Thanks for the workarounds. They are not obvious at all. Workaround 2 is interesting, as it eliminates blurriness generally, though it leaves many things improperly scaled (e.g. the options inspector, searchbar in help, autocomplete). Items not scaled up are tiny in my laptop screen (which needs 200% Windows magnification). This means it is not really usable there, but might be usable in my external monitor at 150% Windows magnification.

POSTED BY: Luis Rademacher
POSTED BY: Luis Rademacher

As I said above:

"Also I am running mathematica 11.2 on my MacBook Pro (2012, Retina display, macOS Sierra 10.12.6), and there the OS has no problems, everything is perfect as it should be."

The problem is Mathematica on Windows with 4K Monitors!

━━━━

▸ Tasks for this exercise:
1. From the forum post about Mathematica display scaling, list the things that Workaround 2 leaves improperly scaled.
2. Continue the forum post about Mathematica display scaling from its last sentence.

(Stored data entries)
━━━━

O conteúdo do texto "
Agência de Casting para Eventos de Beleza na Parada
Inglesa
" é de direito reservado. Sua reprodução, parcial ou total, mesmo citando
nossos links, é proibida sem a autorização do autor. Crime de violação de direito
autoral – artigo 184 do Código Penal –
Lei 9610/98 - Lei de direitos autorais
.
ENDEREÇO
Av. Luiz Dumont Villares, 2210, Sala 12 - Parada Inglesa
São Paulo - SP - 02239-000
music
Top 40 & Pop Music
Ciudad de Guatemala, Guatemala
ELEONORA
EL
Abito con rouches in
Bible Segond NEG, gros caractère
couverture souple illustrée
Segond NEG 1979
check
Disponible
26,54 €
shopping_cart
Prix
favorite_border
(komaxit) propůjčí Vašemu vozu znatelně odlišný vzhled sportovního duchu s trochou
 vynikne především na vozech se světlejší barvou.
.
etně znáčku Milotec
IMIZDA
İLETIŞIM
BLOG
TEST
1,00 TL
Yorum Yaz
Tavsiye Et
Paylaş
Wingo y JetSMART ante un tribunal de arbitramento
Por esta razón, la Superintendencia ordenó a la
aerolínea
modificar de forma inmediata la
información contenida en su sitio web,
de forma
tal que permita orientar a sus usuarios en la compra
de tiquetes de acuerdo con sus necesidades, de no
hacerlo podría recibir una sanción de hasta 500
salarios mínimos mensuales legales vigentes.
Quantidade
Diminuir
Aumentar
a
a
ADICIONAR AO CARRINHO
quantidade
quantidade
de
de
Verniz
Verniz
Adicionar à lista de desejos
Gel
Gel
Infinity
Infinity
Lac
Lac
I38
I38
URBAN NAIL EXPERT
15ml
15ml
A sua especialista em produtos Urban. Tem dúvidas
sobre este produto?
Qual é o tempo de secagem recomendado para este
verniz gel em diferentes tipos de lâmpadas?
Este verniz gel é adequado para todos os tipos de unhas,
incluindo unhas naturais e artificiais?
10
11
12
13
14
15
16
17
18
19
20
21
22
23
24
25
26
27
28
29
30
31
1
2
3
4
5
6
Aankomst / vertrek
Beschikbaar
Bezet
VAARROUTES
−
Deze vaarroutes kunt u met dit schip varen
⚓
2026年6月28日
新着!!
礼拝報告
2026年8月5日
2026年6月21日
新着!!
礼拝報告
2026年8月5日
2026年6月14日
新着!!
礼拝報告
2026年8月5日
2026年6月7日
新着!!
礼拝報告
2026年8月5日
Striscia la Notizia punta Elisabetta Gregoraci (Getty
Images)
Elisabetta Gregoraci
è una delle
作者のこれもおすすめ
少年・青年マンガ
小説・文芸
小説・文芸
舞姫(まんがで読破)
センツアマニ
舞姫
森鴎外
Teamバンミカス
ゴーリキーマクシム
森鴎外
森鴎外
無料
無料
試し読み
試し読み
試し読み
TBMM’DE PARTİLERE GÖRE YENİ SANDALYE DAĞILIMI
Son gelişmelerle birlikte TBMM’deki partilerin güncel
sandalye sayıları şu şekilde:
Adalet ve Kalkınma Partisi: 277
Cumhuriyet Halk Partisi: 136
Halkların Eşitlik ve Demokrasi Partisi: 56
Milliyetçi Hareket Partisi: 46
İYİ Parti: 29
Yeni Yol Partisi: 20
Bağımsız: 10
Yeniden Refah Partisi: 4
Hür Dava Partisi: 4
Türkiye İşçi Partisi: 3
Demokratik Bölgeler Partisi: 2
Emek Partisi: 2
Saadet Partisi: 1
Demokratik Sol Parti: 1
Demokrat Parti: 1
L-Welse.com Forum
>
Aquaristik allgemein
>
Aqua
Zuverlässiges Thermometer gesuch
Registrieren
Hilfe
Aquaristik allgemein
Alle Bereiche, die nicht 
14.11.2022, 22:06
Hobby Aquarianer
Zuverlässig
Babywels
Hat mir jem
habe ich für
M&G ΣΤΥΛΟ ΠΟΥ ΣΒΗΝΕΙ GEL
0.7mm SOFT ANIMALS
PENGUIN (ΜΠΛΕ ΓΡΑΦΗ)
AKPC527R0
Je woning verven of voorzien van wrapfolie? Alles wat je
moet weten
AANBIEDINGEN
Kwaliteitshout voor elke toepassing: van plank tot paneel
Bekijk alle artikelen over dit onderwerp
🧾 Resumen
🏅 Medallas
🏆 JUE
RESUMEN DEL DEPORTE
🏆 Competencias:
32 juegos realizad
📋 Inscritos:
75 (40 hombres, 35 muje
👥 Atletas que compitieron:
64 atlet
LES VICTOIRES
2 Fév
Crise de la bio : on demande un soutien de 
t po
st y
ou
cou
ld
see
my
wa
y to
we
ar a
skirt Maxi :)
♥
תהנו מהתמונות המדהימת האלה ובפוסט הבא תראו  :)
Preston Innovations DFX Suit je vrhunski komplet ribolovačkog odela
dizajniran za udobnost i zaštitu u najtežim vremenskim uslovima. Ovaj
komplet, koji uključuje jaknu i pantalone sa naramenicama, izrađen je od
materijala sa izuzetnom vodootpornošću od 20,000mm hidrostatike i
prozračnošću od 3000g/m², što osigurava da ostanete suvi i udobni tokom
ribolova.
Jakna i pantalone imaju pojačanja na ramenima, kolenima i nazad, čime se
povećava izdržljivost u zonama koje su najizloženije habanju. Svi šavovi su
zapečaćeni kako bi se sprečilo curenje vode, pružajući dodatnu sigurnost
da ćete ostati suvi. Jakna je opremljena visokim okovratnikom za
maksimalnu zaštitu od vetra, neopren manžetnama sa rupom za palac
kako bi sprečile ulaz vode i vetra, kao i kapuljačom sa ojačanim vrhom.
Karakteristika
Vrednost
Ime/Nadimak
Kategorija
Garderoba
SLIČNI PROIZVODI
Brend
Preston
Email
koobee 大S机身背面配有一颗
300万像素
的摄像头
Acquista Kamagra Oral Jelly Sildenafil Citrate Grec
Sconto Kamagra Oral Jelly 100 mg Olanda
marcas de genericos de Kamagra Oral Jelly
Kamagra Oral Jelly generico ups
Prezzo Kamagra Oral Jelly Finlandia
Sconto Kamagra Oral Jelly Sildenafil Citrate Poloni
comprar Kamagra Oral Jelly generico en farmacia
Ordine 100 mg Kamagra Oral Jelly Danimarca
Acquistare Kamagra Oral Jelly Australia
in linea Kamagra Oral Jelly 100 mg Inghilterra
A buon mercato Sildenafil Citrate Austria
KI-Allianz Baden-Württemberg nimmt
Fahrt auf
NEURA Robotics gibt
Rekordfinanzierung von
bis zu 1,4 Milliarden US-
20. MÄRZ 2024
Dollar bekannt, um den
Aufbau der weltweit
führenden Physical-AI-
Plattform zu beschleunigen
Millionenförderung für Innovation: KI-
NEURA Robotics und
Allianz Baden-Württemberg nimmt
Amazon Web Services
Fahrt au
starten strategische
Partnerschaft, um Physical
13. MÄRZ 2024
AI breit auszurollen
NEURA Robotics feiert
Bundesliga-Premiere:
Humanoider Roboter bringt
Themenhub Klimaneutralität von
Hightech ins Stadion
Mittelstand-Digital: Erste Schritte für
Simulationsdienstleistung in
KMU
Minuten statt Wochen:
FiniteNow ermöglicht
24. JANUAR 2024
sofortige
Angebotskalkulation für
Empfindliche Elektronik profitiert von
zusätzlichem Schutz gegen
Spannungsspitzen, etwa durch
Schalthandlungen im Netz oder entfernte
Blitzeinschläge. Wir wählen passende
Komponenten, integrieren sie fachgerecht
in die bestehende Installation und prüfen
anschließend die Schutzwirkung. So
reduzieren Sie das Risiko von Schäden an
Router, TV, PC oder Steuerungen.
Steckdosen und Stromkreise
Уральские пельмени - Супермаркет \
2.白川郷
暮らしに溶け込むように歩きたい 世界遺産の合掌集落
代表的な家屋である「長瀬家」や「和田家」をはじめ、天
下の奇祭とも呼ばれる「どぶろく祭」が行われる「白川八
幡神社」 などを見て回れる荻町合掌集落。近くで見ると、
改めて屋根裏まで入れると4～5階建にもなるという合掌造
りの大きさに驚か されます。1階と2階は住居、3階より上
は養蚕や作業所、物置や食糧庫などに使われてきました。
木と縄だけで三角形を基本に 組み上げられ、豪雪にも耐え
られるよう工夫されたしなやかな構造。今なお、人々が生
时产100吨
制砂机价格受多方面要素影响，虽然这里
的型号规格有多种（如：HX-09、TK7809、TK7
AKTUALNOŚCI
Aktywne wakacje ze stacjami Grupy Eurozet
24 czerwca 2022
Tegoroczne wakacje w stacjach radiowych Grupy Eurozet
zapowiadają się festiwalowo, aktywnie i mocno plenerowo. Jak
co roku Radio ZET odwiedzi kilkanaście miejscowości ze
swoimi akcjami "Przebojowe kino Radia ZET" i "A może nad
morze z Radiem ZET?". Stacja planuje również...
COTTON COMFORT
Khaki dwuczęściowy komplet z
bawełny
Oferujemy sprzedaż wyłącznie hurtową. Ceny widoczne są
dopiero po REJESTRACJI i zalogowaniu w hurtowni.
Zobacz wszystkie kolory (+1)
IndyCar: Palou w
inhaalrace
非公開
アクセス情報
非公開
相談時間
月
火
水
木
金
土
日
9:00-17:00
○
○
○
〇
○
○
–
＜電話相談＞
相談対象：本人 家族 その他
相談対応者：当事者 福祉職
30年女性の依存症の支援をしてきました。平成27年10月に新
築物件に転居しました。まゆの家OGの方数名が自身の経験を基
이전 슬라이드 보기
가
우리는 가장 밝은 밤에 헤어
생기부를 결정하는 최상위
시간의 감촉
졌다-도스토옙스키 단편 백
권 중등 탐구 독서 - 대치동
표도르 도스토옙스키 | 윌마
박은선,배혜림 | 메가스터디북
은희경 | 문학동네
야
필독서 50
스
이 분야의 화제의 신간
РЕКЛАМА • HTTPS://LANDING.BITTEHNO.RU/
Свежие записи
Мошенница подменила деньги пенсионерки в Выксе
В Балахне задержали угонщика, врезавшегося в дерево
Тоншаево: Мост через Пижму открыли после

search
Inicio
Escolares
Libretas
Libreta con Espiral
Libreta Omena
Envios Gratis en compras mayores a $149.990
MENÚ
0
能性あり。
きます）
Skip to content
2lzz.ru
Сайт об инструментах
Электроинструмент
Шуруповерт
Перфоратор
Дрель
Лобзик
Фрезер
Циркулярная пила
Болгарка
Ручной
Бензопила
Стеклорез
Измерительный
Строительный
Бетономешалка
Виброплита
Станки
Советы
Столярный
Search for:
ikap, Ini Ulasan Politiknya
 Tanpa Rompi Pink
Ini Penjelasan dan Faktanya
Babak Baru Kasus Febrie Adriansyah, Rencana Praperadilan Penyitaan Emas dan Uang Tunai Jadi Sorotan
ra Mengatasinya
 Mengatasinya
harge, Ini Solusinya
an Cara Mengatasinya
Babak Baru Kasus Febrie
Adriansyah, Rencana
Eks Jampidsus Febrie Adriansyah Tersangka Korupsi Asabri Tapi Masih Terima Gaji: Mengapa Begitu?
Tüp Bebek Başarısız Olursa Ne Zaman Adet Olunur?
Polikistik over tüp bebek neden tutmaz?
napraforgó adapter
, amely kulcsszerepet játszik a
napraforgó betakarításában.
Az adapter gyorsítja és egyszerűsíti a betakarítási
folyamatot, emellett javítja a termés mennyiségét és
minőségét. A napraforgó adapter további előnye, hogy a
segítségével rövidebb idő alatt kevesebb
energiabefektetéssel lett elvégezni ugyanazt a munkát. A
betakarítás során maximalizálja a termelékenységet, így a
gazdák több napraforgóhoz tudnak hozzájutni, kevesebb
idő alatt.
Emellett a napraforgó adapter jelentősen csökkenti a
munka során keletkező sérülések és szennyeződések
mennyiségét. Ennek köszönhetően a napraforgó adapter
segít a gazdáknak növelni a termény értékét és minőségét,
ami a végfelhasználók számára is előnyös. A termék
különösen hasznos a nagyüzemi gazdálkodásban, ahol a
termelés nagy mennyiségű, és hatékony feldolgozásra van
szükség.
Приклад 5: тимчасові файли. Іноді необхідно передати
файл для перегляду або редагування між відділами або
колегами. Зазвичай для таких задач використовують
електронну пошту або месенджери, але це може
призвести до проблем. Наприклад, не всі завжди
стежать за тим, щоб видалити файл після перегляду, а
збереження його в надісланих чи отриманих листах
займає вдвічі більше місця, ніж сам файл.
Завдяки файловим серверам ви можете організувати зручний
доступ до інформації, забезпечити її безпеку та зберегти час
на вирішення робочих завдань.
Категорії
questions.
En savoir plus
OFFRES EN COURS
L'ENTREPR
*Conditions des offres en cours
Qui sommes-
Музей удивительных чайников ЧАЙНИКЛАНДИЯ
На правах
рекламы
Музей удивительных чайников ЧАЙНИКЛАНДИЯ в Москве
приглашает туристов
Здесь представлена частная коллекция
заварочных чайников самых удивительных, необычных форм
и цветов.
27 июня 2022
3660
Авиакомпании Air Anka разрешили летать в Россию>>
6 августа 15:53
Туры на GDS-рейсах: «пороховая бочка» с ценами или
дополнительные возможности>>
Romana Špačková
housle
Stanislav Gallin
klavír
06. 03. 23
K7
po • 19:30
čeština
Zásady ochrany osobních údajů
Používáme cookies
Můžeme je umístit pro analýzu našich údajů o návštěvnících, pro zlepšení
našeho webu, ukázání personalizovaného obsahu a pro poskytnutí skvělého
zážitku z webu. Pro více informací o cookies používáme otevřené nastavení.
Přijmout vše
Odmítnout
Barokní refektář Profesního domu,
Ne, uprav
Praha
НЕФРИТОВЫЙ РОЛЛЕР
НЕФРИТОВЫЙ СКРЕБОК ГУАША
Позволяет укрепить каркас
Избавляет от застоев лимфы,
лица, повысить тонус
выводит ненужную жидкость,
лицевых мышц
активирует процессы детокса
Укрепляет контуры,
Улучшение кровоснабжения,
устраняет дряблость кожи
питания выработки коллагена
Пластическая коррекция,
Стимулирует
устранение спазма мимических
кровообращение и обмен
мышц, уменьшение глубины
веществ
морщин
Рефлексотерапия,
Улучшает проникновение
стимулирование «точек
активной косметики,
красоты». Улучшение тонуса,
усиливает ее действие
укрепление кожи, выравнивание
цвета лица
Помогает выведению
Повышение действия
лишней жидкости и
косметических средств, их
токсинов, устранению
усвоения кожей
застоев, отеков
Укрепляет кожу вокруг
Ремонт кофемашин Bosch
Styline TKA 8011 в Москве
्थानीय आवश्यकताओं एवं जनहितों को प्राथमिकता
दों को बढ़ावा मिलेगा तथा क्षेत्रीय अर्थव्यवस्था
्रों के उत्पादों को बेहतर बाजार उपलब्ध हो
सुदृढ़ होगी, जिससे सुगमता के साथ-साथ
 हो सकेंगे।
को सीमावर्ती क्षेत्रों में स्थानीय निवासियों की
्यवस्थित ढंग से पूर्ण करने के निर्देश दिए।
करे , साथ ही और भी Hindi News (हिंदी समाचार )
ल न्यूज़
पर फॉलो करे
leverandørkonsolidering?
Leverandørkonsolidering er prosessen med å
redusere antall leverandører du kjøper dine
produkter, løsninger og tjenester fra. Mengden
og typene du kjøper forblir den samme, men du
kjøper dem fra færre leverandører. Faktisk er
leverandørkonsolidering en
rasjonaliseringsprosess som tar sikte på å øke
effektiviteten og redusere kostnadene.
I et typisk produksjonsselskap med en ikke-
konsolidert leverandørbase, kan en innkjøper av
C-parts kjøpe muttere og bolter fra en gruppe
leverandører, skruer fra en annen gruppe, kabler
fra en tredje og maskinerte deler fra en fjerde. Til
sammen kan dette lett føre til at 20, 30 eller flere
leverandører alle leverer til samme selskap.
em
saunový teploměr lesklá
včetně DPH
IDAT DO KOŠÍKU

━━━━

▸ Results for the exercise:
1. the options inspector, the searchbar in help, autocomplete

2.
There is a setting to change the display fonts size in windows 10. I noticed that MM doesn't really work with that set. So I use the default 100% and only use the MM scaling only. Still not ideal but much better then any combination with the Windows font size setting. I don't have a very high res monitor (1920). enter image description here

POSTED BY: l van Veen

I tried that. I doesn't fix the issue for me. At 100% every app and interface element in Windows looks unreadably tiny. A 4k monitor typically has about 4 times as many pixels as a 1920 and therefore a scaling like 150% is more or less necessary. At that scaling almost every programs in Windows looks great, with sharp fonts and good size, except Mathematica.

If I use MM scaling as suggested (with Windows scaling at 100%), everything else in Windows is still tiny and many elements of Mathematica's interface (e.g. menu bar) are still tiny.